### Work instruction
Find the line containing "IHC image has" in the records below. Copy exactly that line and each one after it, ending at the line containing "of human squamous", and nothing more.
** Data under study follows **
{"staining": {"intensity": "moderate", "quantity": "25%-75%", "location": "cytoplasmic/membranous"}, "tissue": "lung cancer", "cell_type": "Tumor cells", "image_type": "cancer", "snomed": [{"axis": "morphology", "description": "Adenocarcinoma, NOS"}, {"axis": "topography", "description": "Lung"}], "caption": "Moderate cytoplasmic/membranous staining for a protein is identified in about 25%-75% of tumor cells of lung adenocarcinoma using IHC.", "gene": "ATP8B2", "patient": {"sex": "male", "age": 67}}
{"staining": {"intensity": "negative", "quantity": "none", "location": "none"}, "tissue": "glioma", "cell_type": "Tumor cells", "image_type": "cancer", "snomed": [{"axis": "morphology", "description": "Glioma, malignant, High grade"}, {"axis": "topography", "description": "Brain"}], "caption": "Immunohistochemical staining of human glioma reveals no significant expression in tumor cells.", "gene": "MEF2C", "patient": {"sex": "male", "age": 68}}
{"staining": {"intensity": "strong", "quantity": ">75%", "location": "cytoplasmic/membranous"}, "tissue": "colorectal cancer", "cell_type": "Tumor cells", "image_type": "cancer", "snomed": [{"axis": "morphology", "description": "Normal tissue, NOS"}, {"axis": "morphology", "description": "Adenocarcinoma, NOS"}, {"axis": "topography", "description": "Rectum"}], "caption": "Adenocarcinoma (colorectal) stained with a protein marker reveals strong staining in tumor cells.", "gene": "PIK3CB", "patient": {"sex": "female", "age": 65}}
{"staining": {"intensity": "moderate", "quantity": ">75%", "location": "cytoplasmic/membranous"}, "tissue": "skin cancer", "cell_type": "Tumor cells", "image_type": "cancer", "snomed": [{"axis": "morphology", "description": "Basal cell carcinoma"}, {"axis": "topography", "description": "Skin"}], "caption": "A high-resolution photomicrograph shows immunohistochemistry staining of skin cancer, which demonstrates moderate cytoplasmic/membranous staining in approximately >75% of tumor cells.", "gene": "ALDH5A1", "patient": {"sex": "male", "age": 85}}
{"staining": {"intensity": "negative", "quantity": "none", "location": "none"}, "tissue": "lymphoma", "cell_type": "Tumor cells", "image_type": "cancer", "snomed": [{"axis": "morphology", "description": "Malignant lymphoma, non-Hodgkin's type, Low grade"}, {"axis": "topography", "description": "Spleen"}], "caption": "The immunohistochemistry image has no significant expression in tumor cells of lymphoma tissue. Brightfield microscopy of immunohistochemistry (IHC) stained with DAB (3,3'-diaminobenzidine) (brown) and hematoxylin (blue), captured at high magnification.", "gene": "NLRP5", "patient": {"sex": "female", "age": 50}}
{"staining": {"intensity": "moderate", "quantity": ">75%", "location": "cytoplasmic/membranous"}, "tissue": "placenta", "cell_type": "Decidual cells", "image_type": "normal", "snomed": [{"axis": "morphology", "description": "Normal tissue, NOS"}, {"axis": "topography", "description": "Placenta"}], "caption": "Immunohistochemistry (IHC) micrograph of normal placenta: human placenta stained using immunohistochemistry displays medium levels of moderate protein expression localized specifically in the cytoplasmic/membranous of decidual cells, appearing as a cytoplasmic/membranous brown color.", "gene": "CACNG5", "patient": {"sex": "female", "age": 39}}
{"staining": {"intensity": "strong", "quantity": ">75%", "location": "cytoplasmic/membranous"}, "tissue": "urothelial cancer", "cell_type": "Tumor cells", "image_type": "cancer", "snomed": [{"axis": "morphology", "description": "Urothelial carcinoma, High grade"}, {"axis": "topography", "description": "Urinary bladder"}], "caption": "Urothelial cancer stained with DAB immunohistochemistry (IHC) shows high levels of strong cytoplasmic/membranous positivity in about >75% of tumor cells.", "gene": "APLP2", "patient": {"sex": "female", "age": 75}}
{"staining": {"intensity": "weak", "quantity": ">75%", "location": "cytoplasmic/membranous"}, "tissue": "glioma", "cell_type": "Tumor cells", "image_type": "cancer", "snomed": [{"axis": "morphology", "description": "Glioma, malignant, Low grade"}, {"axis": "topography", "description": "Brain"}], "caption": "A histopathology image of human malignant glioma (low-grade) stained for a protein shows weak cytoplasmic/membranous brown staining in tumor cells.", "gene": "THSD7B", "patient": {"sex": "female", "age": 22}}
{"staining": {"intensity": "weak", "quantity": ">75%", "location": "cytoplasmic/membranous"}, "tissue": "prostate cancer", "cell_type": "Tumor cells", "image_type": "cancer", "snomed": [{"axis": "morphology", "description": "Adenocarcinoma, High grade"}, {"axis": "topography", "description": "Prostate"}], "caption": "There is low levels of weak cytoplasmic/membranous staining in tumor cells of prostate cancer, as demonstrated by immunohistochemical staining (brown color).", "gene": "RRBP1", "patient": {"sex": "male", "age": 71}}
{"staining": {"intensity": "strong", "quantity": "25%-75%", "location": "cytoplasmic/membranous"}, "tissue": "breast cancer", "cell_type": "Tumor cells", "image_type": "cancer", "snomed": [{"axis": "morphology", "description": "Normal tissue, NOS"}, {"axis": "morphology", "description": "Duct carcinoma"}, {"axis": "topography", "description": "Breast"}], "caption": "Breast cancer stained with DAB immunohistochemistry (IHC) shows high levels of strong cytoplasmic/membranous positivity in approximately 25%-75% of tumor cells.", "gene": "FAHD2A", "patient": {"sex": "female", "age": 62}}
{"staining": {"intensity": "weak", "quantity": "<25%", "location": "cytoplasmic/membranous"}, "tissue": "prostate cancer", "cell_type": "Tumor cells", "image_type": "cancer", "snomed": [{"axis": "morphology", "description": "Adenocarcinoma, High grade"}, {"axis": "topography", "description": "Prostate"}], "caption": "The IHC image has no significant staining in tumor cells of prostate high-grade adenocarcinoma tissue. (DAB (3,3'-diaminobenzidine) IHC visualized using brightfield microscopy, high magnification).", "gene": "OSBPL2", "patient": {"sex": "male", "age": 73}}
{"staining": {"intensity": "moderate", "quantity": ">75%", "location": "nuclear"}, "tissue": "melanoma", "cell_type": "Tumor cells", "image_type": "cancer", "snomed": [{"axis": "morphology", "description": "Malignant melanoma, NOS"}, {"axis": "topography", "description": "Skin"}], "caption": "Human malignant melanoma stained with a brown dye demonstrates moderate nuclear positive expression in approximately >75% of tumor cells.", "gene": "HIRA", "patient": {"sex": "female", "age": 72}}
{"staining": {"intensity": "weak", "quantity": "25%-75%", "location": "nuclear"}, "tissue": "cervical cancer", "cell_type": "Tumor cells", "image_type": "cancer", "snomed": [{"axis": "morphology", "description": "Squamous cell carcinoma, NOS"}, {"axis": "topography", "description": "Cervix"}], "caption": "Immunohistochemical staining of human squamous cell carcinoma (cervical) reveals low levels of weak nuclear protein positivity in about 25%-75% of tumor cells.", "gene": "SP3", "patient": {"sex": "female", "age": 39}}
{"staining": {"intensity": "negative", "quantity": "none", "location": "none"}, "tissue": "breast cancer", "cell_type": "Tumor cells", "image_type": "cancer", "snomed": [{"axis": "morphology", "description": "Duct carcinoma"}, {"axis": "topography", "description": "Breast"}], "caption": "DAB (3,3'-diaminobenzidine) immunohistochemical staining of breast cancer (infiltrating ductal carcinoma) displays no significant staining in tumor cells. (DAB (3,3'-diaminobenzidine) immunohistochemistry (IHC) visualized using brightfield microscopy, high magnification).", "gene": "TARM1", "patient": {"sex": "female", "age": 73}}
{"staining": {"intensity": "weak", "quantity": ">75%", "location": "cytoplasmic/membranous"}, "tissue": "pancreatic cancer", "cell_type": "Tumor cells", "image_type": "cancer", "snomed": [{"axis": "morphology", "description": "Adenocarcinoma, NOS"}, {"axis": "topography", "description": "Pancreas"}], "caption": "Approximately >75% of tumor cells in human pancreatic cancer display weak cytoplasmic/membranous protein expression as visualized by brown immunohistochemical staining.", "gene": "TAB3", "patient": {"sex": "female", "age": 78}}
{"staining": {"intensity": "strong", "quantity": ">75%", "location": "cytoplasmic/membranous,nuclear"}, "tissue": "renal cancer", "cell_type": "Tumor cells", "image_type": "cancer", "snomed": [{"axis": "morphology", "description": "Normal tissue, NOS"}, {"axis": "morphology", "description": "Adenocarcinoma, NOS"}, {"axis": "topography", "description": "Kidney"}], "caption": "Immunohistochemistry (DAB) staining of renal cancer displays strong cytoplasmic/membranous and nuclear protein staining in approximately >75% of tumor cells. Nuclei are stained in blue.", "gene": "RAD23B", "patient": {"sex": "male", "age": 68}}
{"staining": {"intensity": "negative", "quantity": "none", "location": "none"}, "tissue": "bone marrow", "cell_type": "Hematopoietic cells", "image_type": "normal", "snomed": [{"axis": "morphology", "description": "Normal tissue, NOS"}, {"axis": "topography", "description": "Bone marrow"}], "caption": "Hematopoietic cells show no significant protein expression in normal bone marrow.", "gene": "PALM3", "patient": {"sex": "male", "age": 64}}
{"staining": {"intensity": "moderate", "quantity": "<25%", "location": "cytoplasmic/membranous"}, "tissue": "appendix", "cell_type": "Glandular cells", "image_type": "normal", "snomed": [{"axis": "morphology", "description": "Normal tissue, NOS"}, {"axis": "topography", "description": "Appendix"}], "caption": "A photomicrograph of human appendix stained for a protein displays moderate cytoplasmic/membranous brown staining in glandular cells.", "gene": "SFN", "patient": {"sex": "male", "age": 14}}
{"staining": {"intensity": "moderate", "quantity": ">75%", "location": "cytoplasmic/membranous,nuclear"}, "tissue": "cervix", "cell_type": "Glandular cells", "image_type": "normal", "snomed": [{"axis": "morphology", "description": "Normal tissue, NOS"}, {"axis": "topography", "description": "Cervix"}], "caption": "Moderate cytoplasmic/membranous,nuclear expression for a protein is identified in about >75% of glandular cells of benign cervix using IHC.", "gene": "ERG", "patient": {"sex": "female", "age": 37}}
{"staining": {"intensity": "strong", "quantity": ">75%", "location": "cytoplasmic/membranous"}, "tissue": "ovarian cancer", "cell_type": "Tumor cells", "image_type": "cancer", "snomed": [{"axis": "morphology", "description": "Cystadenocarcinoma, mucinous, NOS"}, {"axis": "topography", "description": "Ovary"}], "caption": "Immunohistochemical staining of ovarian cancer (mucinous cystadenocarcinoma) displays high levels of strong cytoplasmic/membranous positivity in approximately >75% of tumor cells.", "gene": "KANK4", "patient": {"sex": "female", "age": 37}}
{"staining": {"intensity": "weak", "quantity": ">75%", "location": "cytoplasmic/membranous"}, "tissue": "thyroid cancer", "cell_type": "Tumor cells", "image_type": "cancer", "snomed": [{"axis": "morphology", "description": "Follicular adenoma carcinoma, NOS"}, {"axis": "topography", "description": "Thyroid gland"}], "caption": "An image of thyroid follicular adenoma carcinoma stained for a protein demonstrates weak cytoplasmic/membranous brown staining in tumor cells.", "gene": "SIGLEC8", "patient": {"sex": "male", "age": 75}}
** End of Data under study **
### Exercise result
{"staining": {"intensity": "weak", "quantity": "<25%", "location": "cytoplasmic/membranous"}, "tissue": "prostate cancer", "cell_type": "Tumor cells", "image_type": "cancer", "snomed": [{"axis": "morphology", "description": "Adenocarcinoma, High grade"}, {"axis": "topography", "description": "Prostate"}], "caption": "The IHC image has no significant staining in tumor cells of prostate high-grade adenocarcinoma tissue. (DAB (3,3'-diaminobenzidine) IHC visualized using brightfield microscopy, high magnification).", "gene": "OSBPL2", "patient": {"sex": "male", "age": 73}}
{"staining": {"intensity": "moderate", "quantity": ">75%", "location": "nuclear"}, "tissue": "melanoma", "cell_type": "Tumor cells", "image_type": "cancer", "snomed": [{"axis": "morphology", "description": "Malignant melanoma, NOS"}, {"axis": "topography", "description": "Skin"}], "caption": "Human malignant melanoma stained with a brown dye demonstrates moderate nuclear positive expression in approximately >75% of tumor cells.", "gene": "HIRA", "patient": {"sex": "female", "age": 72}}
{"staining": {"intensity": "weak", "quantity": "25%-75%", "location": "nuclear"}, "tissue": "cervical cancer", "cell_type": "Tumor cells", "image_type": "cancer", "snomed": [{"axis": "morphology", "description": "Squamous cell carcinoma, NOS"}, {"axis": "topography", "description": "Cervix"}], "caption": "Immunohistochemical staining of human squamous cell carcinoma (cervical) reveals low levels of weak nuclear protein positivity in about 25%-75% of tumor cells.", "gene": "SP3", "patient": {"sex": "female", "age": 39}}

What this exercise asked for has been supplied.